Chaedrol’s experience securing SBA approval for 8(a) disadvantage statement
SBA is now asking 8(a) businesses to provide their disadvantage statements via Certify, launching a gold-rush of spam-quality “consultants” who have never written an approved disadvantage statement pushing their wares for a healthy fee. Some of their advertising relies too heavily on the exclamation mark—your entire business is at risk!!!—while others ride an imaginary inside track to approval, despite that SBA stresses it recognizes the challenges of this request and is attempting to make the process as easy as possible.
Chaedrol is an 8(a) firm, and our disadvantage statement was approved with two revisions in several weeks. The process was extended, because I uploaded my statement when the system prompted; later, I received an email telling me to wait for SBA’s request.
My first try answered the journalist-W questions in an essay with transitions from point to point; SBA requested I follow their format exactly. My next rejection was because I uploaded the wrong file, a nonsensical working draft no other human should have been forced to read, rushing per my usual.
Last Friday afternoon, I pasted correct text into the Certify field and uploaded a PDF with the same in which SBA’s questions were set bold and answered immediately. (Example: Where did the incident occur: <NAME OF TOWN>.) Here are the lessons I learned:
(1) I can tell my story better than anyone else, and in fact, SBA wants to hear the business owner’s perspective, not one filtered through legalese or jargon. The narrative must describe exactly two separate events, and SBA has said they know writing this may be challenging, so excessive detail is not required. I wrote approximately 300 words for each event. SBA has provided the outline; learn from my mistake—they expect it to be followed exactly, giving us freedom to respond with our story as we otherwise choose to tell it:
- Where did the incident occur
- When did the incident occur (estimates are fine)
- What took place, and
- How did it adversely affect the 8(a) participant?

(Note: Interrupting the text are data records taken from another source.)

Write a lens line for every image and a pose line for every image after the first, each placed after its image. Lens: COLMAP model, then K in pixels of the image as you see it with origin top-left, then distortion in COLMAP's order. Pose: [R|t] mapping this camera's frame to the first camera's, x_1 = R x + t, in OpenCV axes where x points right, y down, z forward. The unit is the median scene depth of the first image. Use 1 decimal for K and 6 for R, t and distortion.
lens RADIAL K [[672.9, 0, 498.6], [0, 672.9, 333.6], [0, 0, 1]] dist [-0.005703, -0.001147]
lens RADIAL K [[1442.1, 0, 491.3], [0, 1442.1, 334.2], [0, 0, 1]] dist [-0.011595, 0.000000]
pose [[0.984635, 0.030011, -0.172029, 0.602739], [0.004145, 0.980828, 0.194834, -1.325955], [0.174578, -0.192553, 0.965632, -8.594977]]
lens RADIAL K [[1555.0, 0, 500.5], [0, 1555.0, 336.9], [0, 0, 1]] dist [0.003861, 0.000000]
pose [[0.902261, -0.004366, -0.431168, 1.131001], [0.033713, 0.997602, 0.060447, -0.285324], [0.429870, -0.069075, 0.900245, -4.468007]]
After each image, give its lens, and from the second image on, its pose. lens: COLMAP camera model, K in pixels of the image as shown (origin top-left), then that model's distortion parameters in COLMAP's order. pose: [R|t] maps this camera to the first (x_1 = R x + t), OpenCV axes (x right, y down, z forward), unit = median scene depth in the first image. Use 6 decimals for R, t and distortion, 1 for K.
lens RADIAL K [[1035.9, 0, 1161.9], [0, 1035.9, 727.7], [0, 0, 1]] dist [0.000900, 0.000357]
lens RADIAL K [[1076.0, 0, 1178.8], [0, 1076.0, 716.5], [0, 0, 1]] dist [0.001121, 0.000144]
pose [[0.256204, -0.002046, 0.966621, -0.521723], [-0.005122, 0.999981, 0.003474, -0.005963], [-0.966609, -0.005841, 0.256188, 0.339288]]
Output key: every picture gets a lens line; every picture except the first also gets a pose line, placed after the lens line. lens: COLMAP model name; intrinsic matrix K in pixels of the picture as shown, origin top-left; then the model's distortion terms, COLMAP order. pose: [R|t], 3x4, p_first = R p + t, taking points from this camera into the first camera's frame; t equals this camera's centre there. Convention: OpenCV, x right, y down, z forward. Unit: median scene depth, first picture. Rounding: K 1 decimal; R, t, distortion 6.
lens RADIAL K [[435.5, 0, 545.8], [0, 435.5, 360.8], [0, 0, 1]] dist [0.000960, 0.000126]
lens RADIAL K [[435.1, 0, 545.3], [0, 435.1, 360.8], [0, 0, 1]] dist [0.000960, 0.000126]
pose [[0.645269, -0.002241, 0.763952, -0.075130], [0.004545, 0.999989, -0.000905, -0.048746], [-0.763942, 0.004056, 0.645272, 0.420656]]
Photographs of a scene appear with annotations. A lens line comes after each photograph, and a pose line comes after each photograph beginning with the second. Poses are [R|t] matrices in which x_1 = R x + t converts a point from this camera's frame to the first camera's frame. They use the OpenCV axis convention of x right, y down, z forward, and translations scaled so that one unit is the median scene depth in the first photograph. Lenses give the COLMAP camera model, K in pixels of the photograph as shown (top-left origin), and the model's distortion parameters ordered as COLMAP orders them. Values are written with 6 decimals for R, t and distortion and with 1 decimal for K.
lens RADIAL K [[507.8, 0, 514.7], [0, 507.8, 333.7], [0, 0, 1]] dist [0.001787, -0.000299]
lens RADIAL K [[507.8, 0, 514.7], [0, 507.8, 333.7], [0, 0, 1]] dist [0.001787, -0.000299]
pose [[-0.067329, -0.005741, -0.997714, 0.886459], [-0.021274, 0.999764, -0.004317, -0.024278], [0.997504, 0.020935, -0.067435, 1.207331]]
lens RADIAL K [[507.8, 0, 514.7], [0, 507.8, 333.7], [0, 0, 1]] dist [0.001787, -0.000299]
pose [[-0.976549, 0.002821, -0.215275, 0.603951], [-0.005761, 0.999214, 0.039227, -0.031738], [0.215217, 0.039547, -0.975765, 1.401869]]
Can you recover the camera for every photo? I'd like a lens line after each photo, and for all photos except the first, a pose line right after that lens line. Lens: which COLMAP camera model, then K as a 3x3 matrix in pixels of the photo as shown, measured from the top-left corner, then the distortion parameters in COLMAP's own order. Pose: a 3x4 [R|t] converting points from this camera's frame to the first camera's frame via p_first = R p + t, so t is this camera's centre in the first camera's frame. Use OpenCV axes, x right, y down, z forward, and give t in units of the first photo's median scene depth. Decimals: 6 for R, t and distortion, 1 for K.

The event could be one moment or something that happened over years. This may be the actions of one individual or a pattern of action from a group of individuals. Don’t spare anyone’s feelings. Respond directly to each question. But then,
(2) Consider these files may be leaked. Assume your document may one day become keyword searchable. I can’t tell you what that means or what you should do with the assumption. Your truth is yours to share in your disadvantage statement, or everywhere, or nowhere. But still,
(3) Take a day. Sleep on it. Read it again the next day. I tried to create distance, so I could evaluate the narrative from a reader’s perspective. Don’t feel bad about anything you wrote; make improvements, as necessary. Read and revise until the edges are just sharp enough to tug at the reader’s heartstrings without harming the writer. Finally,
(4) Don’t worry. If your 8(a) application process was as long and uncertain as mine, you may fear this will be similar; anecdotally, it’s not. In my head, I most feared a message in Certify saying, “That’s all? Get over it!” Of course no such message came. Chaedrol’s approval, however, did within one business day of uploading the correctly formatted statement. I’ve heard similar success stories from others.